Flocks of birds, for no apparent reason, turn on a village in California, attacking residents with beak and talon, breaking into homes, and claiming lives. A socialite is torn and traumatised in an attic after an encounter with the birds, but a little girl is left unscathed – escaping the village with her tame, caged, pet lovebirds in tow.

When the remains of a young woman are found on a beach in New England, a mayor fears for the local economy and hunts ensue for a man-eating great white shark. After a series of bloody deaths out at sea, a police chief, a shark fisherman, and an oceanographer band together to catch the killer. Their pursuit comes to an end on a sinking boat, and with a gory explosion.

Image credits: IMDb; Letterboxd; IMDb

When it comes to Western horror films (and literature) of the 20th century, white men are often the heroes, if not cartoonish villains. Women and minorities, however, are often depicted with stigma, prejudice, and discrimination, regardless of their part. Animals receive similar treatment, especially in the popular ecohorror film. In titles such as King Kong (1933), The Birds (1963), and Jaws (1975), fauna are horrific and to be feared. Sometimes in ecohorror the deadly animal is seeking revenge against the Human for an act of violence committed against Nature; other times, the animal is a manifestation of Human evils and brutalities, whether it is intended to be or not.

This is to say that killer animals – as well as plants, fungus, and the like – are almost never natural in ecohorror; a gorilla does not steal white women away like the problematic King Kong; the birds that partly inspired Alfred Hitchcock were not attacking Californians, but suffering from the effects of a toxic algae; a great white shark has made an error in its hunting if it finds itself chowing down on human flesh.
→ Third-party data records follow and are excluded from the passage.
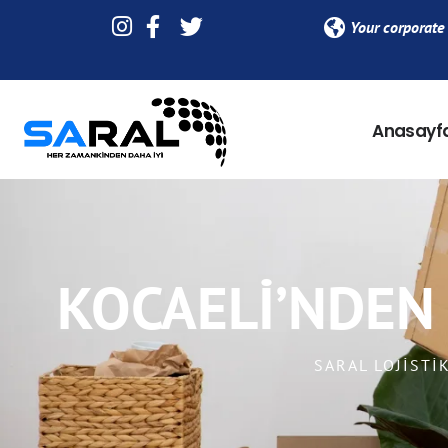
Your corporate 
Anasayf
KOCAELI’NDEN 
SARAL LOJISTI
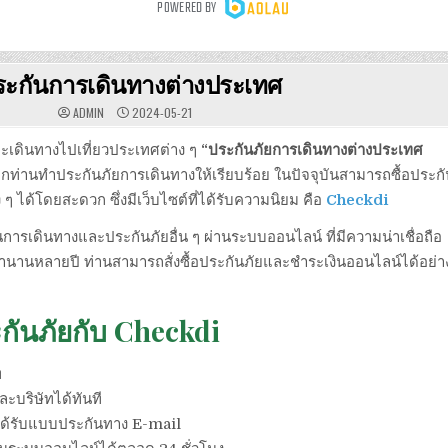
ระกันการเดินทางต่างประเทศ
ADMIN
2024-05-21
ะเดินทางไปเที่ยวประเทศต่าง ๆ
“ประกันภัยการเดินทางต่างประเทศ
ห้ทุกท่านทำประกันภัยการเดินทางให้เรียบร้อย ในปัจจุบันสามารถซื้อประก
 ๆ ได้โดยสะดวก ซึ่งมีเว็บไซต์ที่ได้รับความนิยม คือ
Checkdi
นการเดินทางและประกันภัยอื่น ๆ ผ่านระบบออนไลน์ ที่มีความน่าเชื่อถือ
นานหลายปี ท่านสามารถสั่งซื้อประกันภัยและชำระเงินออนไลน์ได้อย่า
ันภัยกับ Checkdi
ท
ะบริษัทได้ทันที
ะได้รับแบบประกันทาง E-mail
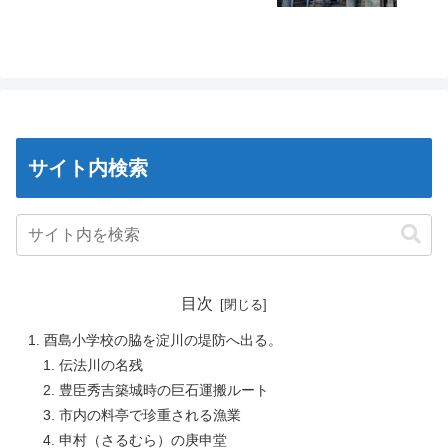
サイト内検索
目次
酉島小学校の脇を淀川の堤防へ出る。
伝法川の名残
豊臣秀吉築城時の巨石運搬ルート
市内の料亭で珍重される漁業
申村（さるむら）の庚申堂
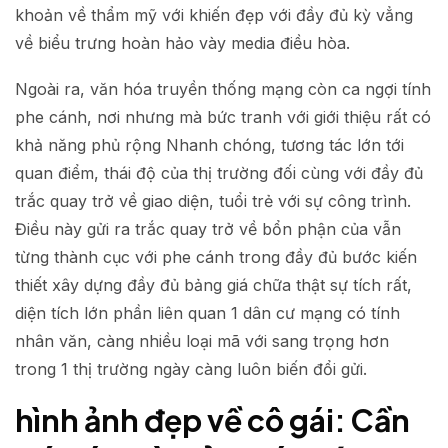
khoản về thẩm mỹ với khiến đẹp với đầy đủ kỳ vẳng
về biểu trưng hoàn hảo vày media điều hòa.
Ngoài ra, văn hóa truyền thống mạng còn ca ngợi tính
phe cánh, nơi nhưng mà bức tranh với giới thiệu rất có
khả năng phủ rộng Nhanh chóng, tương tác lớn tới
quan điểm, thái độ của thị trường đối cùng với đầy đủ
trắc quay trở về giao diện, tuổi trẻ với sự công trình.
Điều này gửi ra trắc quay trở về bổn phận của vẫn
từng thành cục với phe cánh trong đầy đủ bước kiến
thiết xây dựng đầy đủ bảng giá chữa thật sự tích rất,
diện tích lớn phần liên quan 1 dân cư mạng có tính
nhân văn, càng nhiều loại mã với sang trọng hơn
trong 1 thị trường ngày càng luôn biến đổi gửi.
hình ảnh đẹp về cô gái: Cần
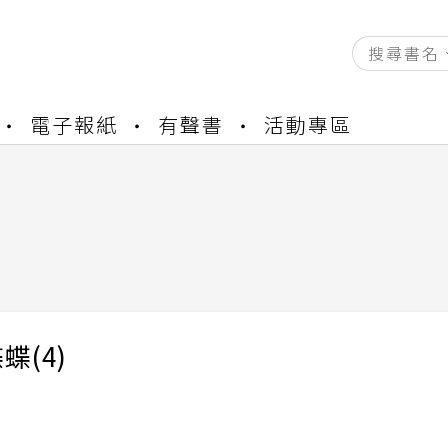
資產合併結果查詢
電子報紙
有聲書
活動專區
書櫃開通申請
與資產合併申請圖文教學
資產合併結果查詢
書櫃開通申請
蝶(4)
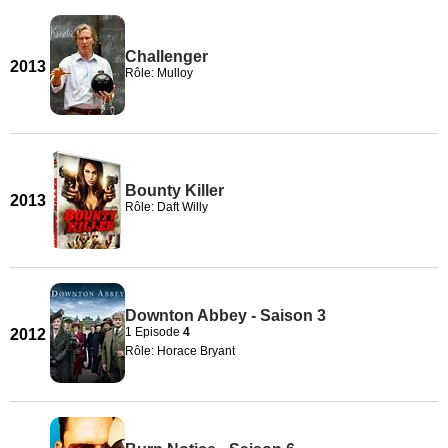
Challenger
2013
Rôle: Mulloy
Bounty Killer
2013
Rôle: Daft Willy
Downton Abbey - Saison 3
1 Episode
4
2012
Rôle: Horace Bryant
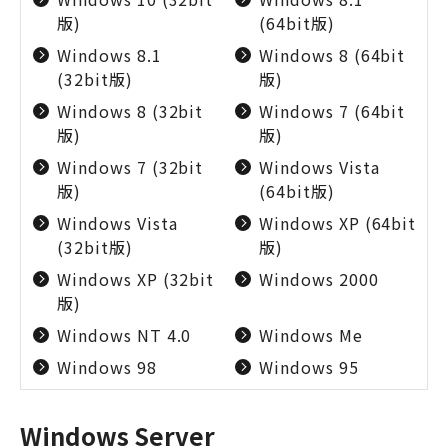
版)
(64bit版)
Windows 8.1
Windows 8 (64bit
(32bit版)
版)
Windows 8 (32bit
Windows 7 (64bit
版)
版)
Windows 7 (32bit
Windows Vista
版)
(64bit版)
Windows Vista
Windows XP (64bit
(32bit版)
版)
Windows XP (32bit
Windows 2000
版)
Windows NT 4.0
Windows Me
Windows 98
Windows 95
Windows Server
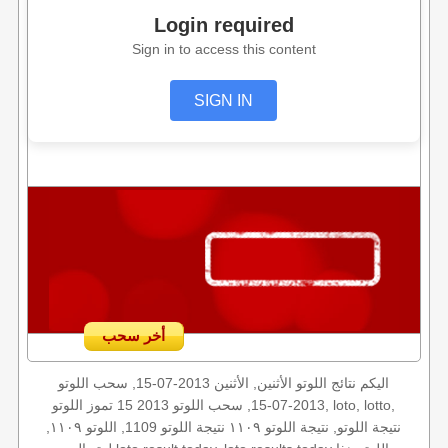
Login required
Sign in to access this content
SIGN IN
أخر سحب
اليكم نتائج اللوتو الأثنين, الأثنين 2013-07-15, سحب اللوتو
2013-07-15, سحب اللوتو 2013 15 تموز اللوتو, loto, lotto,
نتيجة اللوتو, نتيجة اللوتو ١١٠٩ نتيجة اللوتو 1109, اللوتو ١١٠٩,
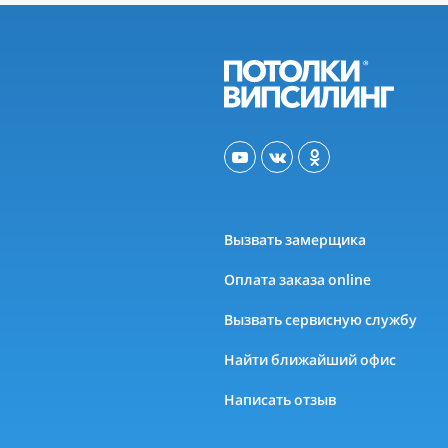
Вызвать замерщика
Оплата заказа online
Вызвать сервисную службу
Найти ближайший офис
Написать отзыв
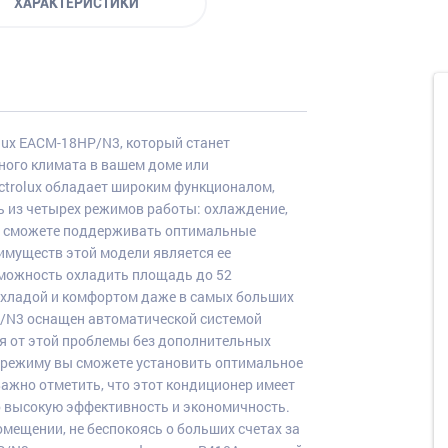
ХАРАКТЕРИСТИКИ
lux EACM-18HP/N3, который станет
ого климата в вашем доме или
ctrolux обладает широким функционалом,
 из четырех режимов работы: охлаждение,
вы сможете поддерживать оптимальные
еимуществ этой модели является ее
зможность охладить площадь до 52
охладой и комфортом даже в самых больших
P/N3 оснащен автоматической системой
ся от этой проблемы без дополнительных
у режиму вы сможете установить оптимальное
ажно отметить, что этот кондиционер имеет
го высокую эффективность и экономичность.
мещении, не беспокоясь о больших счетах за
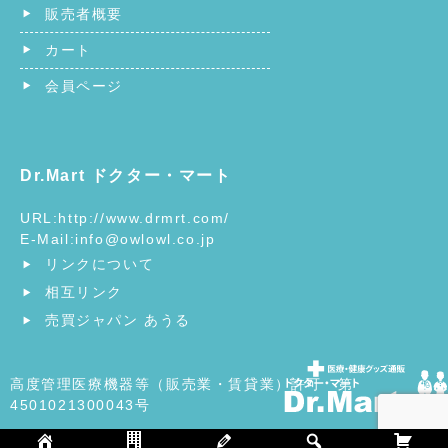
販売者概要
カート
会員ページ
Dr.Mart ドクター・マート
URL:
http://www.drmrt.com/
E-Mail:
info@owlowl.co.jp
リンクについて
相互リンク
売買ジャパン あうる
高度管理医療機器等（販売業・賃貸業）許可 第
4501021300043号
©
ヘルスケア・医療用品の総合ショッピングモール | ドクタ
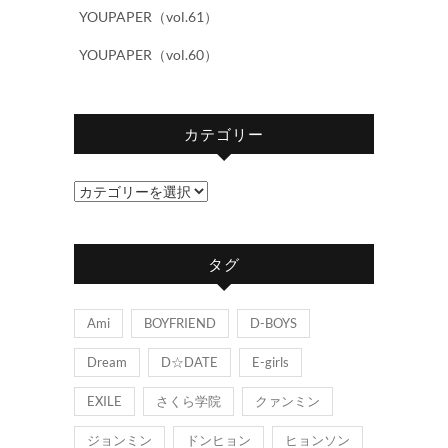
YOUPAPER（vol.61）
YOUPAPER（vol.60）
カテゴリー
カ
テ
ゴ
タグ
リ
ー
Ami
BOYFRIEND
D-BOYS
Dream
D☆DATE
E-girls
EXILE
さくら学院
クァンミン
ジョンミン
ドンヒョン
ヒョンソン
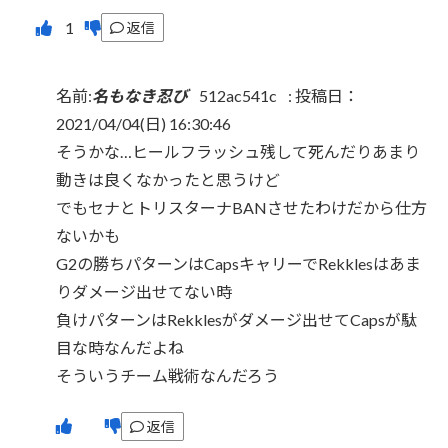
返信
名前:
名もなき忍び
512ac541c
:
投稿日：
2021/04/04(日) 16:30:46
そうかな…ヒールフラッシュ残して死んだりあまり
動きは良くなかったと思うけど
でもセナとトリスターナBANさせたわけだから仕方
ないかも
G2の勝ちパターンはCapsキャリーでRekklesはあま
りダメージ出せてない時
負けパターンはRekklesがダメージ出せてCapsが駄
目な時なんだよね
そういうチーム戦術なんだろう
返信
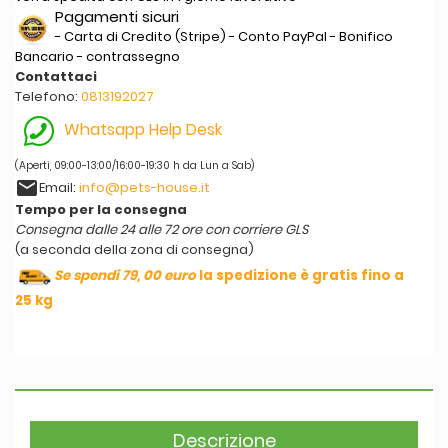
Pagamenti sicuri
- Carta di Credito (Stripe) - Conto PayPal - Bonifico
Bancario - contrassegno
Contattaci
Telefono:
0813192027
Whatsapp Help Desk
(Aperti, 09:00-13:00/16:00-19:30 h da Lun a Sab)
email
Email:
info@pets-house.it
Tempo per la consegna
Consegna dalle 24 alle 72 ore con corriere GLS
(a seconda della zona di consegna)
Se spendi 79, 00 euro
la spedizione è gratis fino a
25 kg
Descrizione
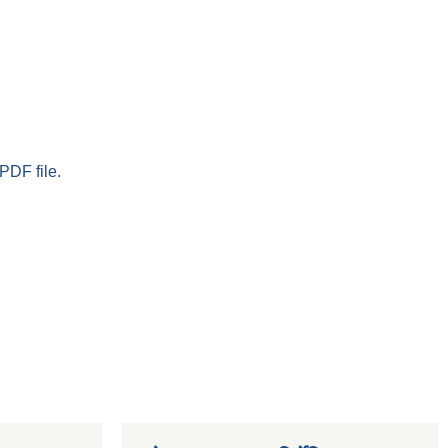
PDF file.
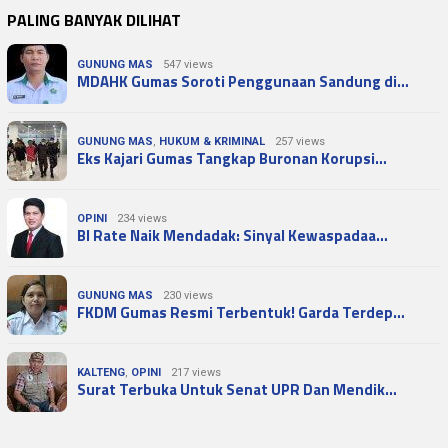
PALING BANYAK DILIHAT
GUNUNG MAS
547 views
MDAHK Gumas Soroti Penggunaan Sandung di…
GUNUNG MAS
,
HUKUM & KRIMINAL
257 views
Eks Kajari Gumas Tangkap Buronan Korupsi…
OPINI
234 views
BI Rate Naik Mendadak: Sinyal Kewaspadaa…
GUNUNG MAS
230 views
FKDM Gumas Resmi Terbentuk! Garda Terdep…
KALTENG
,
OPINI
217 views
Surat Terbuka Untuk Senat UPR Dan Mendik…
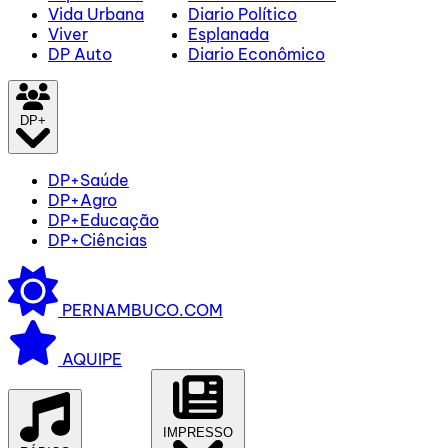
Vida Urbana
Diario Político
Viver
Esplanada
DP Auto
Diario Econômico
DP+
DP+Saúde
DP+Agro
DP+Educação
DP+Ciências
PERNAMBUCO.COM
AQUIPE
IMPRESSO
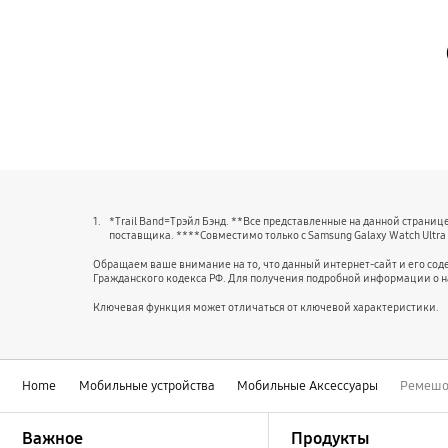
1.
*Trail Band=Трэйл Бэнд. **Все представленные на данной страни
поставщика. ****Совместимо только с Samsung Galaxy Watch Ultra 
Обращаем ваше внимание на то, что данный интернет-сайт и его со
Гражданского кодекса РФ. Для получения подробной информации о 
Ключевая функция может отличаться от ключевой характеристики.
Home
Мобильные устройства
Мобильные Аксессуары
Ремешок
Footer Navigation
Важное
Продукты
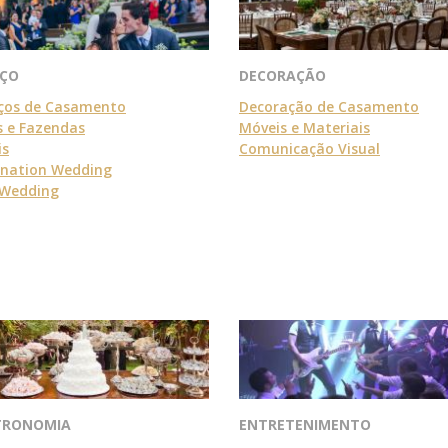
AÇO
DECORAÇÃO
ços de Casamento
Decoração de Casamento
s e Fazendas
Móveis e Materiais
is
Comunicação Visual
ination Wedding
 Wedding
TRONOMIA
ENTRETENIMENTO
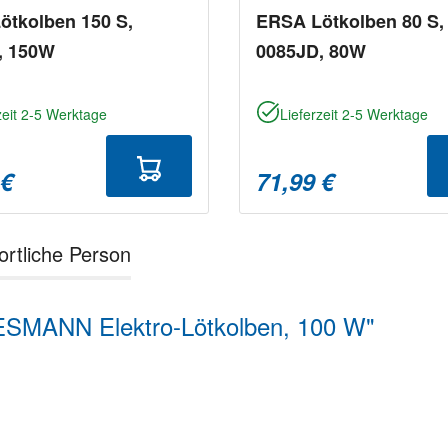
ötkolben 150 S,
ERSA Lötkolben 80 S,
, 150W
0085JD, 80W
zeit 2-5 Werktage
Lieferzeit 2-5 Werktage
 €
71,99 €
ortliche Person
SMANN Elektro-Lötkolben, 100 W"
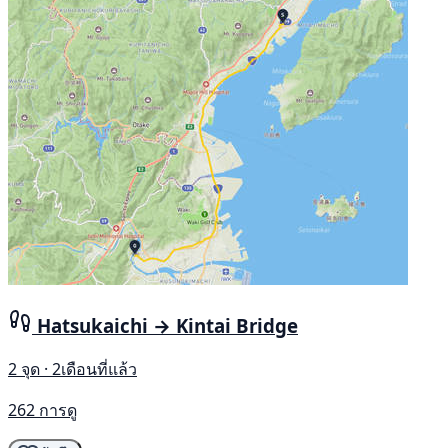
Hatsukaichi → Kintai Bridge
2 จุด · 2เดือนที่แล้ว
262 การดู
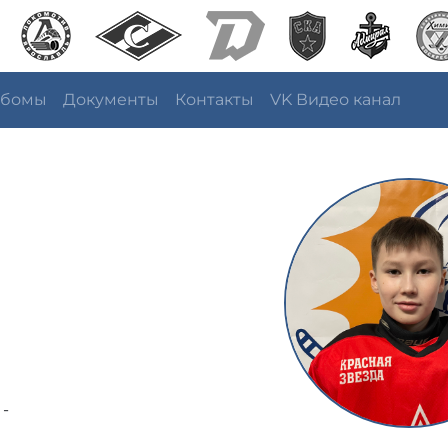
ьбомы
Документы
Контакты
VK Видео канал
 -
These creatures have been written not as they exist in the natural world. Instead, they are a product of fantasy, often anthropomorphised and an unjust manipulation of truth, created for entertainment and/or as an entity that explores the human condition in relation to the natural environment. Moreover, these animals are designed to scare and therefore present the Human as fearful of Nature, but often able to escape from or overcome it.

“they are a product of fantasy, often anthropomorphised and an unjust manipulation of truth”

In recent years, ecohorror has come under scrutiny in literary and cinematic ecocriticism with the rising threats of environmental and climate crises. Traditional ecohorror narratives often fail to emphasise environmental justice, instead depicting Nature as murderous and petrifying, and thus to be fled, subdued, or destroyed. Therefore, these texts and films distract from and in turn reinforce the harm of imperialist white-supremacist capitalist patriarchy, which is anti-Nature as an ideology and system, and at fault for environmental degradation. In other words, traditional ecohorror narratives compound fear of the natural world, even if written in effort to criticise ways of human activity that are harmful both for human and non-human entities. This leads to conservatism and/or ecophobia.

However, ecohorror can be written with justice. The genre has potential to inspire hope in the face of environmental and climate catastrophes rather than fear, and therefore encourage positive environmental activism, and harmony with Nature.